*Data to use:*
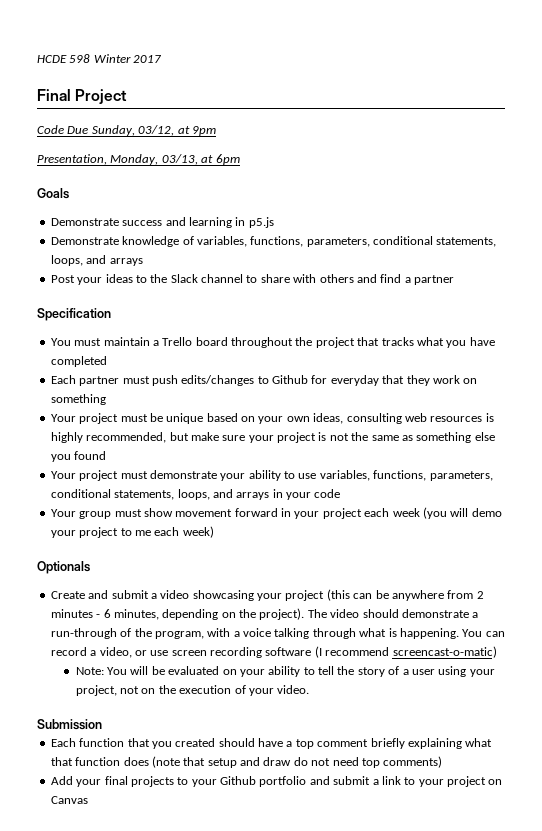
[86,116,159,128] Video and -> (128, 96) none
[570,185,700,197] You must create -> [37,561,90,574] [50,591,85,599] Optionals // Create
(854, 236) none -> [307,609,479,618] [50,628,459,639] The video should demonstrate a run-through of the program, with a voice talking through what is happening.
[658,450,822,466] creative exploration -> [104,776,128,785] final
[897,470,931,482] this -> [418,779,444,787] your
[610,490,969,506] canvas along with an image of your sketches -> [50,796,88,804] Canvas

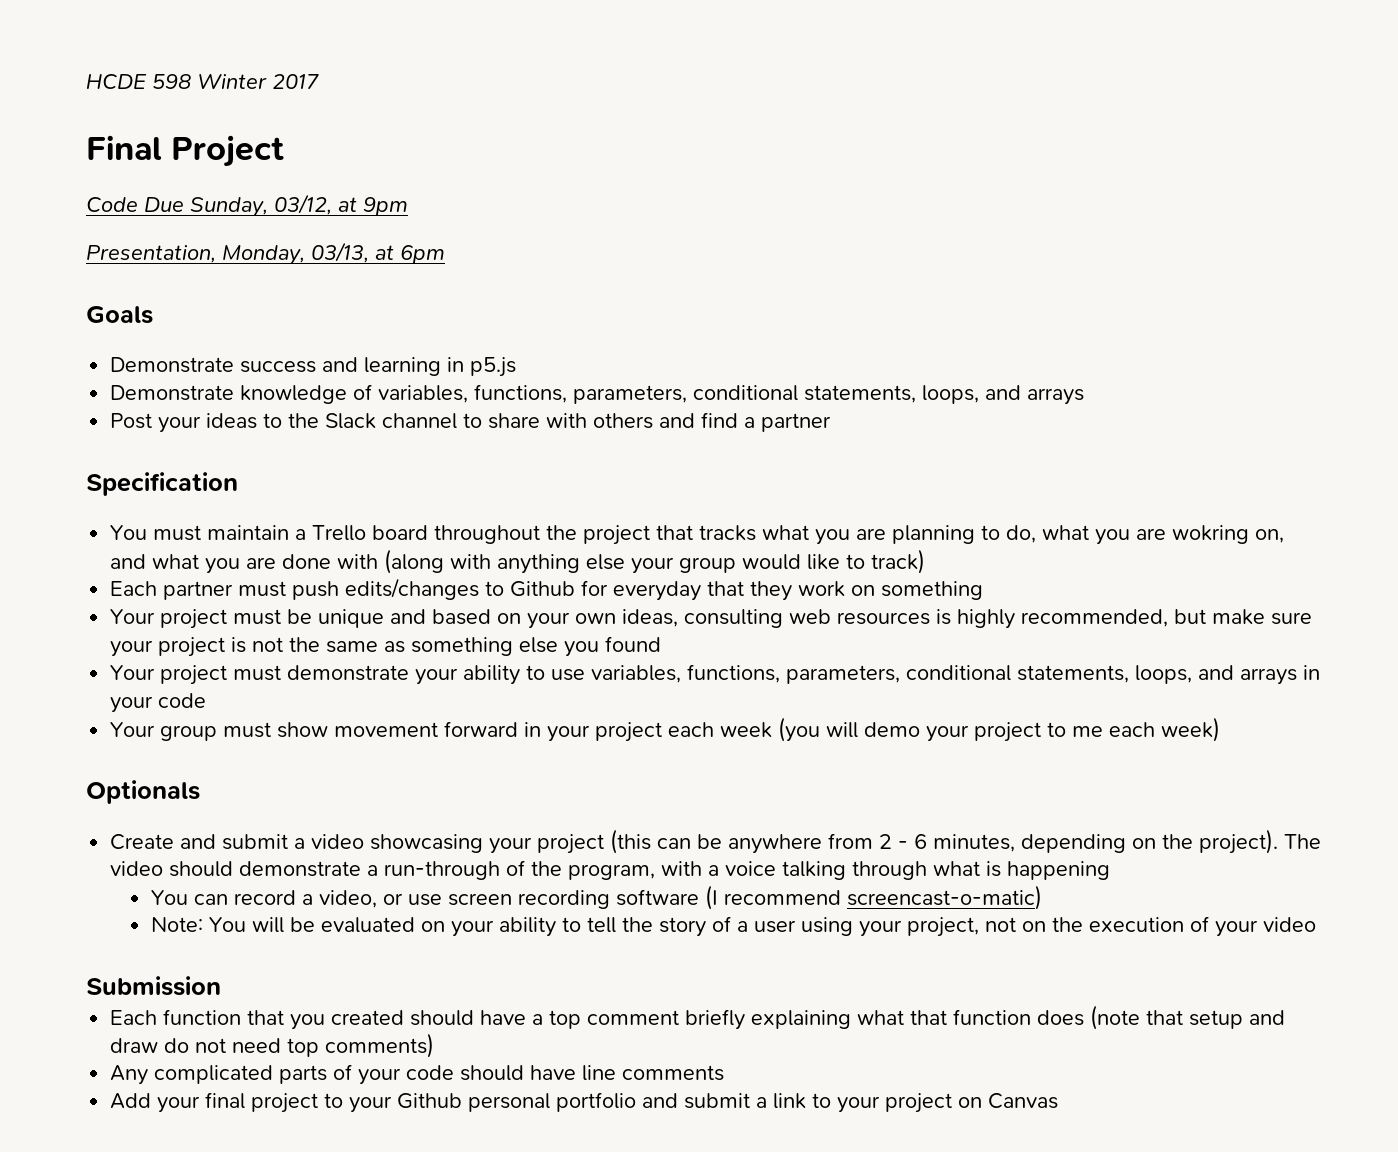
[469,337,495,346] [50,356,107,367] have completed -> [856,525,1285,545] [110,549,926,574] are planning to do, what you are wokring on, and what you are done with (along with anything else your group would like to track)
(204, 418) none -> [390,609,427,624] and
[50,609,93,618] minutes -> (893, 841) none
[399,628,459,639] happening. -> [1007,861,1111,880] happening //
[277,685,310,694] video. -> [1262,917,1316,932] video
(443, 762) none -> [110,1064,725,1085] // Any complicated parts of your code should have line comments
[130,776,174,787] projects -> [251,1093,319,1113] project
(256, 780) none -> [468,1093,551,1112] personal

*What needs to be done:*
Transcribe all of the material exactly, leaving out whatever pictures it contains.

*Response to the exercise:*
[86,116,159,128] Video and -> (128, 96) none
[570,185,700,197] You must create -> [37,561,90,574] [50,591,85,599] Optionals // Create
(854, 236) none -> [307,609,479,618] [50,628,459,639] The video should demonstrate a run-through of the program, with a voice talking through what is happening.
[658,450,822,466] creative exploration -> [104,776,128,785] final
[897,470,931,482] this -> [418,779,444,787] your
[610,490,969,506] canvas along with an image of your sketches -> [50,796,88,804] Canvas

[469,337,495,346] [50,356,107,367] have completed -> [856,525,1285,545] [110,549,926,574] are planning to do, what you are wokring on, and what you are done with (along with anything else your group would like to track)
(204, 418) none -> [390,609,427,624] and
[50,609,93,618] minutes -> (893, 841) none
[399,628,459,639] happening. -> [1007,861,1111,880] happening //
[277,685,310,694] video. -> [1262,917,1316,932] video
(443, 762) none -> [110,1064,725,1085] // Any complicated parts of your code should have line comments
[130,776,174,787] projects -> [251,1093,319,1113] project
(256, 780) none -> [468,1093,551,1112] personal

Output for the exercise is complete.